***** SUPPLIED ENTRIES

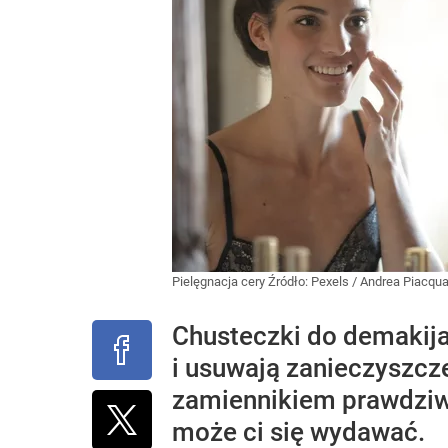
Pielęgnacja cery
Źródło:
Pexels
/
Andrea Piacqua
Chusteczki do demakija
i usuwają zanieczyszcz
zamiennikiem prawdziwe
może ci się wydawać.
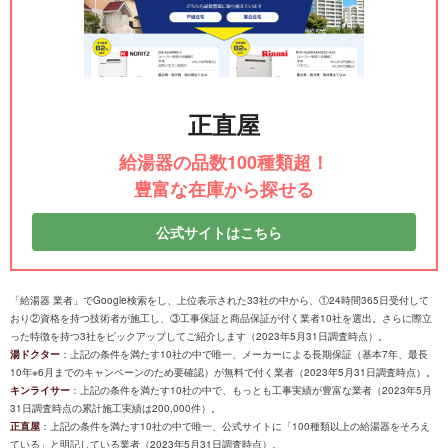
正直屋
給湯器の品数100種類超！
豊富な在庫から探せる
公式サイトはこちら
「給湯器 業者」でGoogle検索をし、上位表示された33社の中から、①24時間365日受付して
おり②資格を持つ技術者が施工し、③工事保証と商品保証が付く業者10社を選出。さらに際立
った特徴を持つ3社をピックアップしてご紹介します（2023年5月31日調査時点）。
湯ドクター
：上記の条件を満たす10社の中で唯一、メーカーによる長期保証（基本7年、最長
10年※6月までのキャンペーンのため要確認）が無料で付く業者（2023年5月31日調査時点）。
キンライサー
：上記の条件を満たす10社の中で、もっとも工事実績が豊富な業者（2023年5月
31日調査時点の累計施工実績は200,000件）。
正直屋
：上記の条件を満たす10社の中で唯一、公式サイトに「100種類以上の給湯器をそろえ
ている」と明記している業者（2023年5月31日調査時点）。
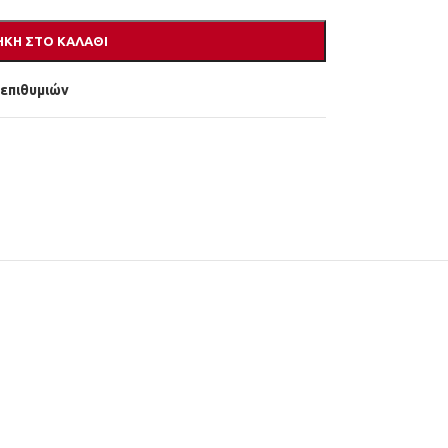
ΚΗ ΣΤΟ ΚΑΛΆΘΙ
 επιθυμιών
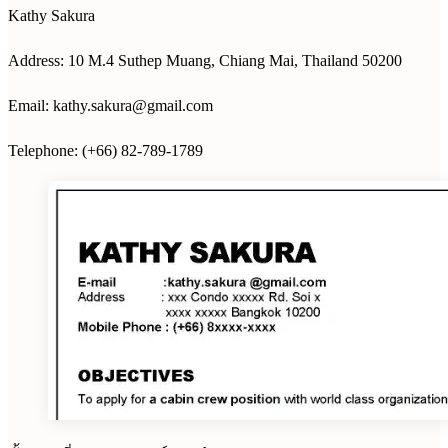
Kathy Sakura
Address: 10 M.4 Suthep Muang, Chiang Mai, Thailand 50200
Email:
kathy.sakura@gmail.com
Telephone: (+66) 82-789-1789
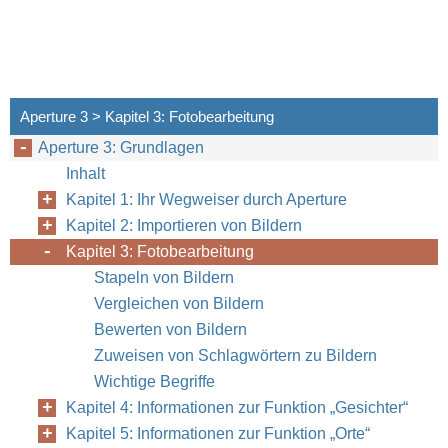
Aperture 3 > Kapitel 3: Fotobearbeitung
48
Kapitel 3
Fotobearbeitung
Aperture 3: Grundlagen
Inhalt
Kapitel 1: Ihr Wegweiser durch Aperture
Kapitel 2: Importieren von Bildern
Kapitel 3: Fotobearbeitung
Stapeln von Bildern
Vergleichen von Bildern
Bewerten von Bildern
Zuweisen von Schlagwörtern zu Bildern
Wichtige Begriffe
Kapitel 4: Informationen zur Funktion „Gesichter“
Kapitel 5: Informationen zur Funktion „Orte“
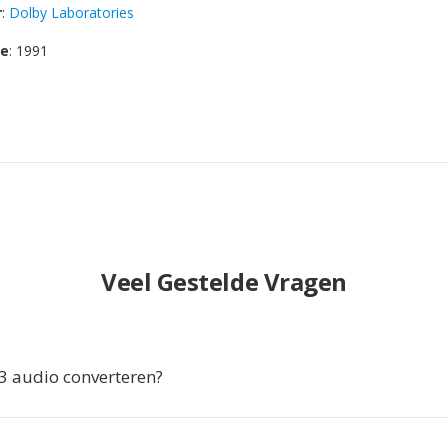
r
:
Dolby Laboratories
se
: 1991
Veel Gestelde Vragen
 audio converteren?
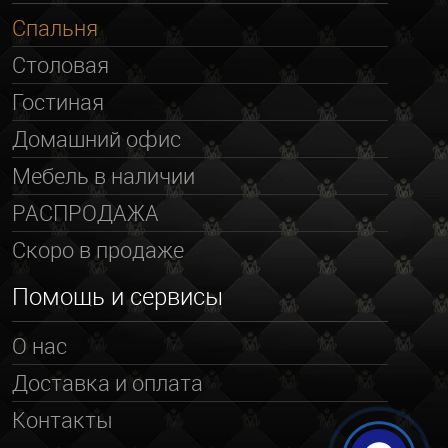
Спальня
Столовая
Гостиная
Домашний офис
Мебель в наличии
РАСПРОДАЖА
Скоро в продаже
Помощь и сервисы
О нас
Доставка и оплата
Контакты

**********

=== EXERCISE DIRECTIONS ===
Reproduce the listing word for word and omit its pictures.

=== ANSWER BOX ===
Pielęgnacja cery
Źródło:
Pexels
/
Andrea Piacqua
Chusteczki do demakija
i usuwają zanieczyszcz
zamiennikiem prawdziwe
może ci się wydawać.
正直屋
給湯器の品数100種類超！
豊富な在庫から探せる
公式サイトはこちら
「給湯器 業者」でGoogle検索をし、上位表示された33社の中から、①24時間365日受付して
おり②資格を持つ技術者が施工し、③工事保証と商品保証が付く業者10社を選出。さらに際立
った特徴を持つ3社をピックアップしてご紹介します（2023年5月31日調査時点）。
湯ドクター
：上記の条件を満たす10社の中で唯一、メーカーによる長期保証（基本7年、最長
10年※6月までのキャンペーンのため要確認）が無料で付く業者（2023年5月31日調査時点）。
キンライサー
：上記の条件を満たす10社の中で、もっとも工事実績が豊富な業者（2023年5月
31日調査時点の累計施工実績は200,000件）。
正直屋
：上記の条件を満たす10社の中で唯一、公式サイトに「100種類以上の給湯器をそろえ
ている」と明記している業者（2023年5月31日調査時点）。
ΚΗ ΣΤΟ ΚΑΛΆΘΙ
 επιθυμιών
Kathy Sakura
Address: 10 M.4 Suthep Muang, Chiang Mai, Thailand 50200
Email:
kathy.sakura@gmail.com
Telephone: (+66) 82-789-1789
Aperture 3 > Kapitel 3: Fotobearbeitung
48
Kapitel 3
Fotobearbeitung
Aperture 3: Grundlagen
Inhalt
Kapitel 1: Ihr Wegweiser durch Aperture
Kapitel 2: Importieren von Bildern
Kapitel 3: Fotobearbeitung
Stapeln von Bildern
Vergleichen von Bildern
Bewerten von Bildern
Zuweisen von Schlagwörtern zu Bildern
Wichtige Begriffe
Kapitel 4: Informationen zur Funktion „Gesichter“
Kapitel 5: Informationen zur Funktion „Orte“
r
:
Dolby Laboratories
se
: 1991
Veel Gestelde Vragen
 audio converteren?
Спальня
Столовая
Гостиная
Домашний офис
Мебель в наличии
РАСПРОДАЖА
Скоро в продаже
Помощь и сервисы
О нас
Доставка и оплата
Контакты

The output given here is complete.